**TASK TO CARRY OUT**. Please count the lines in the data below that hold the word "Sanagoran", and give only the number.
-- Opening Marker --
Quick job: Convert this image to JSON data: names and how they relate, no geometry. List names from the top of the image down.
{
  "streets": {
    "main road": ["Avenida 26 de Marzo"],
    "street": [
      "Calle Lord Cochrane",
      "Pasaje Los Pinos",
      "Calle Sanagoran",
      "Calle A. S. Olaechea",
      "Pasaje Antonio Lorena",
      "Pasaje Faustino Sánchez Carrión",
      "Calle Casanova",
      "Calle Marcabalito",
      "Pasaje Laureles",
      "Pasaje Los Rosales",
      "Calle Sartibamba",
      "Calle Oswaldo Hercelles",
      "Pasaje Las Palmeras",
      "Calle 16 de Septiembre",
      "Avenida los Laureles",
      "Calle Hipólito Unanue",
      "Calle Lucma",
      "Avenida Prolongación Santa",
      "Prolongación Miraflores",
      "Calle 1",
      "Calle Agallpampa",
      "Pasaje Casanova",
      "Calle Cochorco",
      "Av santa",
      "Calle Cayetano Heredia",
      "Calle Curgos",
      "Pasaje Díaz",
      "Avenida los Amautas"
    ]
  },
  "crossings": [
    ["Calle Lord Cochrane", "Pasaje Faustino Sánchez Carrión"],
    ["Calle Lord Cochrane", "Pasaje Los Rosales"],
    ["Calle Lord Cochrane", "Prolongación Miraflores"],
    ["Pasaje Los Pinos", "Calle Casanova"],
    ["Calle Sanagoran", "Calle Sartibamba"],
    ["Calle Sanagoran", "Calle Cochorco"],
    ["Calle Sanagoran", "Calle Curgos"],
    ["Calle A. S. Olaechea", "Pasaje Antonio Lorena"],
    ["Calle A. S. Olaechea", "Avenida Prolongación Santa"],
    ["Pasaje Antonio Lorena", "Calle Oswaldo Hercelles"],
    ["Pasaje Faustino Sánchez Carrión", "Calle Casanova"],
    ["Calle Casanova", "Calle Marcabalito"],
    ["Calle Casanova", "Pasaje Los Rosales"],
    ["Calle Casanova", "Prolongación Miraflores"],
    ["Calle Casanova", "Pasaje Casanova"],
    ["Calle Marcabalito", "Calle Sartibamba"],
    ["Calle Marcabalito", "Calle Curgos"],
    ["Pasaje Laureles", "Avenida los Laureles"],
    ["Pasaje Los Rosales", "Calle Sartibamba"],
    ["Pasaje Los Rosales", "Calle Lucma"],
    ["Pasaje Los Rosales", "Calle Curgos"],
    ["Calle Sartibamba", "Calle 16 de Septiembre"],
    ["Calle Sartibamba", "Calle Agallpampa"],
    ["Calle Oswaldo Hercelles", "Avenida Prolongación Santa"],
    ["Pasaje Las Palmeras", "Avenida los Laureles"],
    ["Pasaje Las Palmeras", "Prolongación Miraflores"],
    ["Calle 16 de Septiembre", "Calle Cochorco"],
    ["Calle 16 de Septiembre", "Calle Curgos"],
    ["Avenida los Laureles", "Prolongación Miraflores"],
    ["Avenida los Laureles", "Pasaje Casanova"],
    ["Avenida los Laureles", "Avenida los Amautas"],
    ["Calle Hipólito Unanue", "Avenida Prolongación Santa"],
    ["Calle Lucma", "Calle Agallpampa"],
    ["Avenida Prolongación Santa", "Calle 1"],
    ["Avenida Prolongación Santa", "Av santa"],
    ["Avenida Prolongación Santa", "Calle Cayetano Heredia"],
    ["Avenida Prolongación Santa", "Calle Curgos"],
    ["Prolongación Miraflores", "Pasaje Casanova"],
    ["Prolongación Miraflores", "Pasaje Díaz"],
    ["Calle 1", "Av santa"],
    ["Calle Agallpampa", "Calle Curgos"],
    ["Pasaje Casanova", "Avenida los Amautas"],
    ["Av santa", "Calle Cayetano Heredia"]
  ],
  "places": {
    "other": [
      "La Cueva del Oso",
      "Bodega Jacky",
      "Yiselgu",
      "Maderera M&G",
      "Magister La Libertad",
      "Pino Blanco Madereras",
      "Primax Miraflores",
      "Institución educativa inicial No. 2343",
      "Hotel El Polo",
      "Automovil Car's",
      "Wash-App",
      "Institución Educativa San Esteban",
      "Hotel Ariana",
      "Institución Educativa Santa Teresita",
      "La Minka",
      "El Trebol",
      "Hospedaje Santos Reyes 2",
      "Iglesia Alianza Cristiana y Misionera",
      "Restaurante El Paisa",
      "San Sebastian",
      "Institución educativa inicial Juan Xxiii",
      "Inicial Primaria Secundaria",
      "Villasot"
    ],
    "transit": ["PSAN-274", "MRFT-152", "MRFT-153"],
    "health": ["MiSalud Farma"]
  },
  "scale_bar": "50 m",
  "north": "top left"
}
-- Closing Marker --
**TASK RESPONSE**. 4